Our involvement in the recent London-wide simulation with PPL, powered by our Bleepa® platform, showed how joined-up, community-first care can transform outcomes.

It highlighted how when professionals can connect, coordinate, and act in real time, care can improve.

Patients can be seen earlier, interventions can be more targeted and resources can be better used.

Let’s be clear – this is less of a tech issue and more about leadership.

We need decisive action to unify digital systems, mandate interoperability, and build a common view of a citizen that works across NHS and non-NHS teams.

Suppliers like us are ready to invest and support but we won’t build on sand.

Digital is not a luxury. If we want local neighbourhood teams to succeed, we must give them the infrastructure to do so.

Barriers and bridges

Of course, scaling digital platforms for neighbourhood health comes with challenges. Interoperability across legacy systems is still patchy.
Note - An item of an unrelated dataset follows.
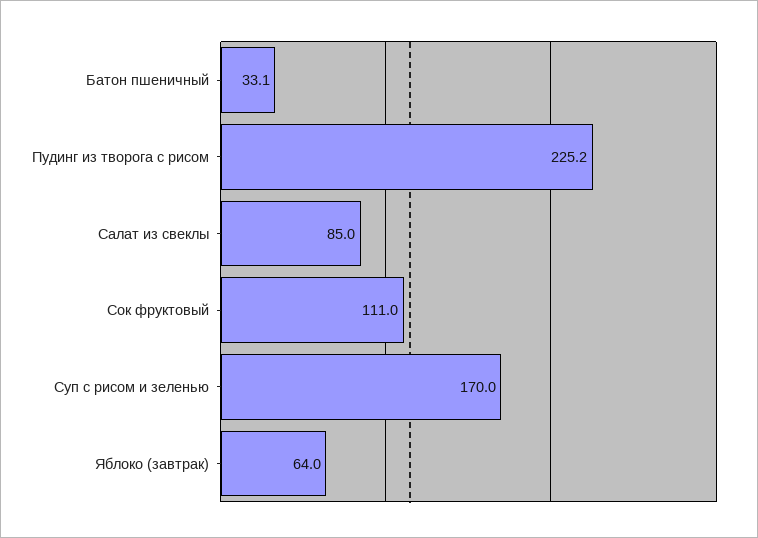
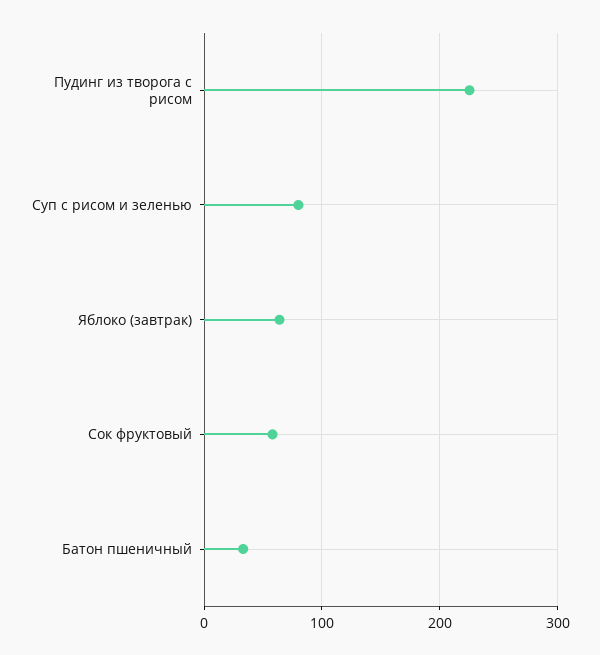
Салат из свеклы: 85 -> none
Сок фруктовый: 111 -> 60
Суп с рисом и зеленью: 170 -> 80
And digital inclusion must be built in from the start – especially in communities where trust in digital solutions is low or access is limited.

Finally, funding models must shift from short-term projects to sustained investment.

Too often, innovative platforms are trialled in one region and vanish when the grant runs out.

The NHS must stop treating digital infrastructure as an afterthought. It’s the foundation of neighbourhood health.

Without it, collaboration fails, innovation stalls, and patients lose.

Neighbourhood delivery is about service coordination around the citizen, the mix of services will need to flex and change as their needs do.

It will need stronger foundations than co-location to achieve success.

A national commitment to digital infrastructure – akin to building roads or power grids – is required to make neighbourhood health more than the latest policy buzzword.